AI Agents Are Not Your Coworkers

AI Agents Are Not Your Coworkers


Marketing AI agents as digital employees may make human workers worse at spotting errors and more likely to offload accountability.


By James O'Donnell | June 29, 2026


As businesses rush to integrate AI agents into their workflows, a troubling trend has emerged: these systems are increasingly being branded as digital employees or virtual coworkers. While the language may seem harmless, research and real-world experience in 2026 suggest it carries significant risks for workplace accuracy, accountability, and trust.
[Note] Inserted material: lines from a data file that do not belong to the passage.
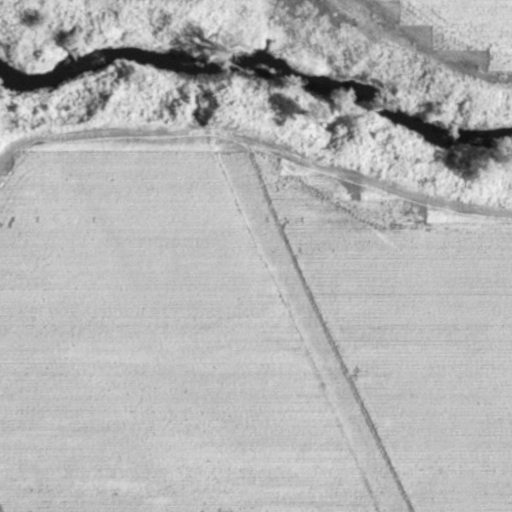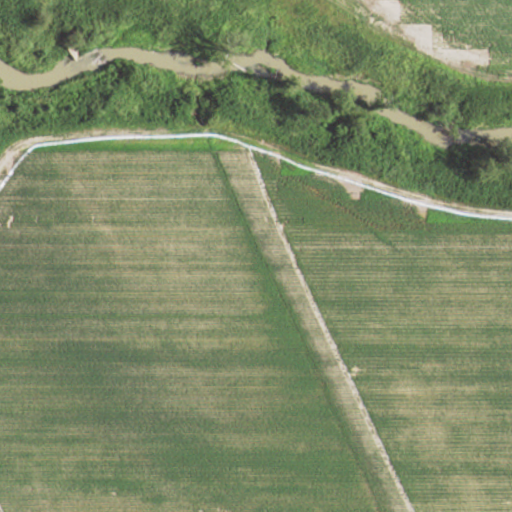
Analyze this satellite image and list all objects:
road: (257, 154)
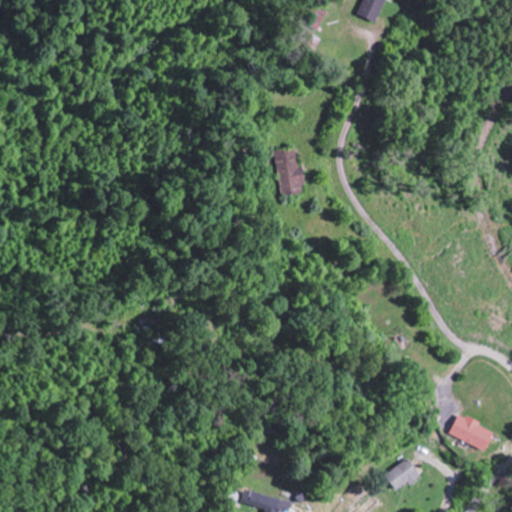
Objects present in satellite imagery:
building: (290, 173)
road: (477, 182)
road: (431, 313)
building: (472, 433)
building: (404, 475)
building: (266, 502)
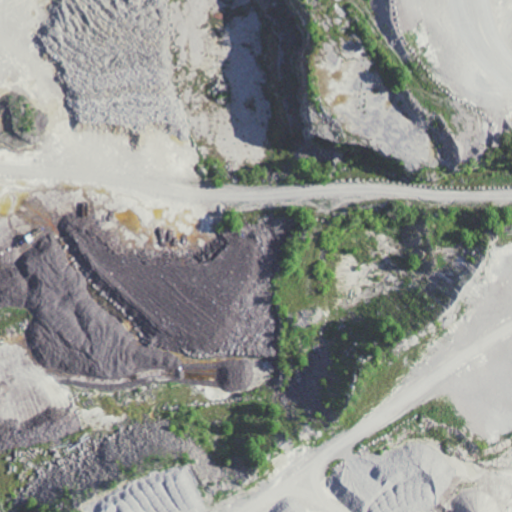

The Problem with Personifying AI


When we call an AI agent a "coworker," we implicitly grant it a level of human-like reliability and authority. Studies show that people are less likely to double-check outputs from systems they perceive as peers or team members—a phenomenon known as automation bias. In a 2026 workplace where AI agents handle tasks from data entry to customer support, this bias can lead to serious errors slipping through unnoticed.


Accountability Gaps


One of the most concerning consequences is the erosion of accountability. When a human employee makes a mistake, there is a clear chain of responsibility. But when an AI agent—presented as a colleague—produces an error, it becomes difficult to assign blame. Workers may feel less inclined to take ownership of outcomes, assuming the AI shares responsibility. Meanwhile, managers may struggle to determine whether to retrain the model, update the dataset, or adjust the workflow.


Real-World Examples in 2026


Recent incidents highlight the dangers:


  • Hybrid call centers: In some companies, AI agents handle initial customer inquiries, but human agents are supposed to review escalated cases. When the AI was described as a "teammate," agents were found to let more complex issues pass without proper scrutiny, assuming the AI had already resolved them.
  • Software development: AI code assistants, marketed as "pair programmers," led to developers skipping manual review of generated code, resulting in security vulnerabilities being deployed to production.
  • Medical triage: In experimental telehealth systems, clinicians were more likely to accept AI-generated diagnoses without verification when the system was portrayed as a "clinical partner."

What Should We Call Them Instead?


Experts recommend using terms that emphasize the AI's role as a tool rather than a colleague. Phrases like "AI assistant," "automation system," or "decision support tool" help maintain appropriate human oversight. This linguistic shift matters: it reminds workers that they remain ultimately responsible for outcomes and must verify AI outputs.


Building Better Workflows


Organizations can take concrete steps to mitigate these risks:


  1. Training: Educate employees on automation bias and the limitations of AI agents.
  2. Interface design: Make AI contributions clearly identifiable, with options to view underlying reasoning.
  3. Accountability structures: Establish clear policies that human employees retain final decision-making authority.
  4. Regular audits: Implement periodic reviews of AI-assisted work to catch systematic errors.

  5. The Bottom Line


    As AI agents become more sophisticated and widespread in 2026, the language we use to describe them matters. Marketing them as coworkers may boost adoption, but it undermines the careful human oversight that safe and effective AI deployment requires. Treat AI as what it is: a powerful tool, not a colleague. Our jobs—and our trust in AI—depend on it.